— Document passage —
** start **

The Shakespeare Conference: SHK 16.0523 Monday, 21 March 2005
Date: Friday, 18 Mar 2005 17:28:02 -0800 (PST)
Subject: 16.0492 Heywood's Apology
Comment: Re: SHK 16.0492 Heywood's Apology
>Such was likewise the opinion of a great statesman of
>this land, about the time that certaine bookes were
>called in question.
First to come to mind was whatever leader started the policy that
provoked Juvenal's "bread and circuses" lament. But given he's probably
referencing an English comparison, "this" land, Bacon comes to mind.
How about "The Advancement of Learning" Book I?

** end **

— Task goal —
In the Shakespeare Conference post about Heywood's Apology, which work and book does the writer propose?

— Extracted information —
** start **

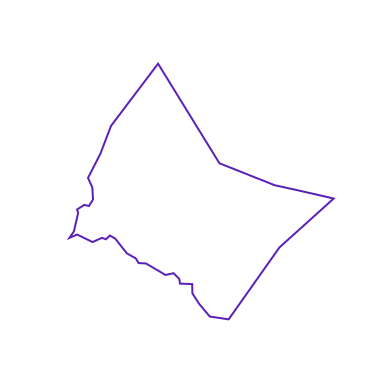 the district of Lee, Texas, United States of America, rotated 160°
{"feature_id": "52423323B12429161322070", "entity_name": "Lee", "entity_type": "district", "adm_level": 2, "iso_a3": "USA", "parent_name": "United States of America", "parent_adm1": "Texas", "projection": "equal_earth", "projection_center": [-96.865, 30.295], "detail": "fine", "context": "isolated", "style": "outline", "palette": "violet", "viewbox_px": 384, "rotation_deg": 160, "n_neighbors": 0, "source": "geoboundaries", "source_scale": "gbopen_adm2", "svg_char_len": 628}
<svg xmlns="http://www.w3.org/2000/svg" viewBox="0 0 384 384"><g transform="rotate(160 192 192)"><path d="M178.0,314.4L180.0,324.2L245.5,281.8L264.9,259.4L284.9,240.8L284.1,230.4L287.6,218.8L293.6,214.1L297.7,216.7L306.0,214.9L306.1,211.3L316.5,195.3L322.9,190.8L314.5,191.3L302.6,179.0L292.3,179.7L289.1,177.0L284.1,179.2L280.1,174.5L274.2,156.6L267.5,148.8L266.5,143.5L259.7,140.6L245.3,123.1L237.1,122.0L233.7,114.7L234.6,110.0L223.3,105.4L226.3,96.6L223.5,84.3L217.9,68.9L201.1,59.8L128.8,110.0L61.1,137.4L92.3,157.6L112.0,170.1L127.4,183.8L156.4,209.6L178.0,314.4Z" fill="none" stroke="#5b21b6" stroke-width="2"/></g></svg>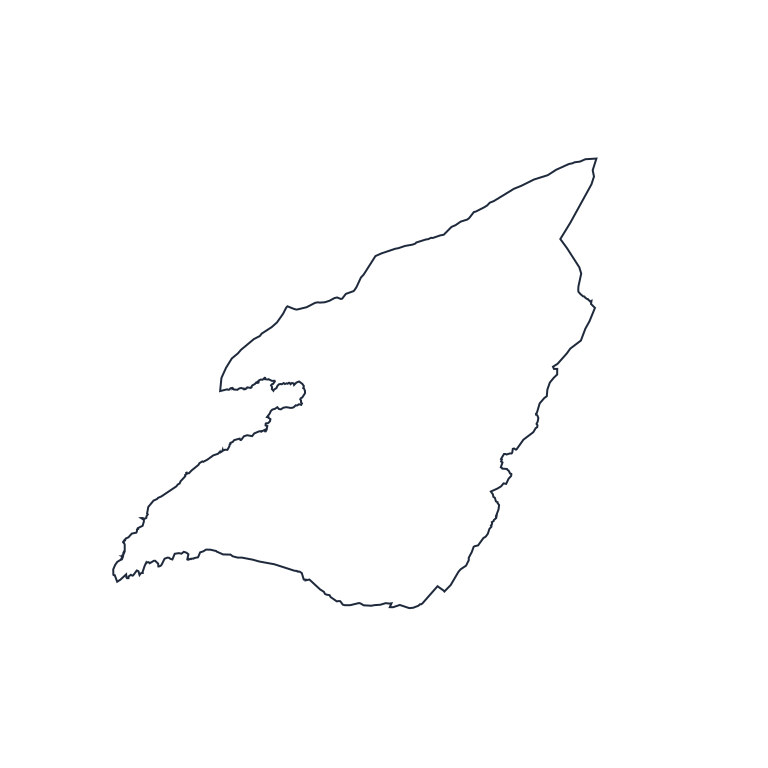 Sande nor, Vestfold, Norway, rotated 117°
{"feature_id": "86288312B46976910861287", "entity_name": "Sande nor", "entity_type": "district", "adm_level": 2, "iso_a3": "NOR", "parent_name": "Norway", "parent_adm1": "Vestfold", "projection": "natural_earth1", "projection_center": [10.282, 59.601], "detail": "fine", "context": "isolated", "style": "outline", "palette": "slate", "viewbox_px": 768, "rotation_deg": 117, "n_neighbors": 0, "source": "geoboundaries", "source_scale": "gbopen_adm2", "svg_char_len": 6161}
<svg xmlns="http://www.w3.org/2000/svg" viewBox="0 0 768 768"><g transform="rotate(117 384 384)"><path d="M541.5,236.0L532.8,233.3L517.6,232.4L514.3,231.6L508.6,228.4L502.4,228.5L500.4,229.6L493.8,229.5L488.4,230.2L487.5,229.7L485.1,226.9L476.1,225.5L473.9,224.1L470.3,223.5L465.2,224.3L462.5,223.5L461.5,223.9L461.5,224.4L459.6,224.2L458.1,225.2L456.5,224.1L455.2,224.3L452.5,223.2L450.8,223.7L451.4,224.0L451.1,224.2L443.8,225.0L439.6,226.5L438.4,228.9L437.8,229.1L437.7,231.1L435.1,233.5L434.9,235.3L432.9,236.9L431.3,240.0L425.7,235.5L422.0,233.2L418.3,232.4L417.5,229.8L411.8,230.0L408.3,229.0L407.1,229.3L406.3,229.8L406.5,231.0L404.6,233.6L404.6,234.7L403.9,235.9L405.7,240.2L405.2,241.0L405.2,242.1L400.1,242.8L399.9,244.5L397.8,244.7L397.7,245.7L391.9,245.3L391.2,243.9L391.2,242.8L388.7,240.3L388.0,238.8L386.8,238.6L383.3,239.8L382.4,238.8L382.6,236.6L381.9,236.2L370.3,234.5L359.2,229.1L354.5,228.8L352.9,227.9L351.0,228.6L350.3,230.0L347.8,230.0L344.3,231.0L342.6,232.8L341.9,234.3L342.2,234.6L341.6,235.1L340.3,234.7L330.6,236.5L323.7,234.8L321.0,233.4L314.8,235.9L307.4,236.9L301.1,235.5L297.0,234.0L291.9,236.5L293.4,239.4L291.9,241.3L287.2,238.5L273.8,235.0L267.9,234.1L255.9,228.3L243.3,229.7L234.8,229.4L220.4,230.6L218.7,235.9L215.7,236.9L216.9,237.8L215.8,240.9L216.1,241.2L215.8,243.7L215.1,245.2L215.5,246.4L214.7,249.8L213.6,252.6L211.9,253.7L208.6,255.1L196.1,258.4L191.4,262.9L180.0,282.4L174.8,292.7L155.7,291.2L111.9,289.8L103.8,291.1L98.8,295.1L86.7,297.1L92.3,306.6L96.9,310.4L99.9,314.8L101.7,316.2L104.1,319.2L115.0,327.9L123.6,332.9L133.7,343.2L145.3,351.8L151.0,356.8L171.3,369.3L174.5,372.1L178.0,373.1L181.0,374.9L188.7,380.5L190.0,382.0L197.4,383.4L199.6,384.4L204.5,389.4L209.9,392.3L213.4,395.2L223.8,398.5L226.2,401.5L231.2,406.3L232.1,407.4L232.3,408.4L234.8,410.3L236.4,412.5L243.3,419.5L244.6,419.8L246.9,421.9L251.4,427.9L256.7,433.1L258.2,435.2L268.6,445.4L273.9,449.7L295.8,451.8L299.6,452.9L310.1,452.5L313.7,452.9L315.1,453.3L321.0,458.9L326.9,460.0L327.8,461.0L328.2,465.1L330.0,467.2L334.5,470.3L338.0,473.8L340.6,478.1L341.2,479.9L342.9,482.2L350.7,487.8L356.9,495.0L357.5,496.0L358.0,498.5L358.6,505.3L360.4,505.8L367.2,505.8L377.7,507.3L384.3,509.9L394.7,515.9L397.6,516.4L403.0,520.3L418.6,527.0L422.9,528.0L430.3,531.2L441.2,532.1L452.4,531.6L464.7,526.8L460.0,521.4L459.7,519.8L459.1,519.2L457.6,518.9L456.3,517.4L456.4,516.9L457.0,516.7L456.6,516.4L457.1,515.4L455.7,512.0L453.6,510.9L452.3,509.3L452.2,507.5L451.7,507.0L452.3,506.3L451.4,505.0L450.8,505.1L450.1,504.4L449.1,504.3L448.0,501.0L447.1,500.5L446.6,500.9L445.1,500.7L442.5,499.0L440.4,498.5L440.3,497.9L440.6,497.5L439.8,496.5L439.1,496.6L439.0,497.4L437.9,497.2L436.1,496.0L435.3,494.1L432.6,493.1L432.5,492.7L433.7,492.1L432.7,489.4L432.1,489.0L432.1,485.2L430.8,483.0L431.3,482.4L434.3,482.9L434.7,483.5L436.4,484.1L437.5,482.4L439.4,481.6L440.2,479.5L439.2,479.6L436.5,478.0L433.9,478.1L432.0,477.5L430.9,476.1L430.7,475.0L428.7,473.8L429.0,472.3L427.6,471.0L427.5,469.9L426.2,469.4L425.8,468.7L426.6,467.2L424.9,466.5L424.5,464.8L425.7,463.7L422.5,462.7L420.3,460.8L421.0,456.7L422.2,454.5L424.2,454.1L424.0,453.6L426.0,451.3L428.0,450.2L433.0,450.7L434.6,451.7L435.7,451.7L436.3,450.5L438.0,449.6L438.5,448.3L440.2,448.3L440.6,450.5L442.7,451.8L443.1,453.0L445.7,453.9L446.7,454.8L447.7,456.3L449.0,460.5L450.8,462.9L453.4,464.4L454.0,466.3L453.1,468.5L455.5,469.8L457.5,471.9L459.8,472.6L462.1,472.4L466.5,473.2L466.1,472.0L466.5,471.9L466.9,469.2L469.0,468.7L470.7,469.2L471.7,469.7L472.6,471.3L473.2,471.4L474.7,470.7L474.4,468.9L478.1,467.8L479.9,467.9L480.1,468.4L478.4,469.0L481.6,471.3L481.3,471.4L483.1,474.0L487.0,477.2L490.3,477.8L491.8,482.7L494.2,485.1L498.5,485.8L499.1,486.5L498.2,487.8L502.0,492.0L504.3,492.5L506.2,494.1L507.2,493.6L507.8,494.1L509.6,493.5L513.7,493.6L514.8,495.9L516.6,497.3L516.0,497.8L517.3,497.6L519.5,498.9L519.7,499.4L519.3,499.6L521.5,500.2L525.1,503.7L531.5,507.0L535.4,509.7L535.4,510.7L538.3,512.5L540.3,512.6L548.4,516.2L552.1,517.3L552.7,518.4L553.8,519.1L552.8,519.7L553.1,519.9L554.0,519.1L555.5,519.9L556.4,519.2L563.1,521.1L565.4,520.9L566.9,522.0L569.6,522.6L585.2,531.3L588.0,533.6L589.5,534.0L592.5,536.4L600.5,538.2L607.0,536.3L607.4,535.3L609.6,535.6L611.2,535.0L612.7,536.0L613.1,538.5L613.7,539.5L614.0,536.5L615.2,535.6L619.9,534.7L624.1,537.8L624.8,537.3L625.1,537.9L626.0,538.0L627.1,537.3L628.9,537.2L631.8,540.8L636.6,542.1L639.0,544.0L641.0,543.7L641.5,544.1L641.3,544.5L643.3,544.8L643.7,544.0L643.4,543.7L644.7,542.2L650.7,539.1L651.4,539.0L651.4,539.6L651.8,539.6L651.9,539.0L653.7,538.8L653.7,539.2L654.7,538.8L655.4,539.3L655.8,539.0L655.1,538.8L656.0,538.4L656.4,539.1L656.4,538.2L659.2,537.9L659.7,538.3L659.3,538.7L660.0,538.7L663.6,540.9L667.2,541.4L672.1,541.1L676.9,538.5L677.0,537.9L676.6,537.1L681.3,532.0L678.2,530.1L670.7,527.3L673.3,525.7L673.7,524.8L673.0,523.5L671.5,524.2L668.9,522.9L669.0,521.2L668.4,520.6L662.4,519.6L662.3,517.8L665.2,515.1L663.3,514.8L662.2,514.0L661.9,513.2L660.8,513.8L654.6,514.7L651.1,514.8L651.4,514.4L650.4,514.1L649.6,512.8L650.1,511.4L646.0,508.8L645.4,507.7L646.6,503.7L649.0,502.2L648.6,501.5L647.4,500.5L646.0,500.1L639.3,500.2L636.9,498.0L636.4,496.4L636.8,494.9L636.4,492.9L630.3,493.4L627.9,490.1L627.1,487.4L624.4,486.2L624.0,483.4L624.5,481.0L629.6,479.6L629.6,478.9L628.5,478.8L628.5,477.6L627.5,476.9L627.5,476.3L626.7,475.8L626.0,474.3L625.2,474.0L622.8,471.0L617.5,471.4L615.2,469.1L612.3,467.3L610.5,463.6L609.0,457.7L609.3,457.1L608.9,450.0L605.7,443.3L606.2,440.6L605.1,435.5L603.2,431.8L600.1,421.1L598.8,414.6L594.4,399.9L591.0,378.9L590.1,376.7L590.4,376.1L590.2,375.2L589.7,374.8L589.5,373.6L589.8,371.4L594.6,366.8L593.9,365.1L594.6,364.8L592.1,361.7L596.0,347.8L596.5,343.1L597.8,341.4L597.8,339.7L596.9,336.6L598.1,334.8L599.1,327.4L597.9,325.7L597.4,324.3L599.3,320.6L598.9,318.5L596.4,313.7L590.5,306.8L590.2,305.4L590.4,301.6L587.3,294.6L585.3,292.0L582.4,287.1L578.5,283.0L577.1,279.3L576.0,277.8L580.2,277.5L578.7,274.5L573.7,269.6L572.2,259.7L570.2,256.5L566.0,252.7L563.9,251.9L563.5,251.0L562.2,250.2L539.9,244.5L541.0,237.1L541.5,236.0Z" fill="none" stroke="#1e293b" stroke-width="2"/></g></svg>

** end **

— Solution to this problem —
"The Advancement of Learning," Book I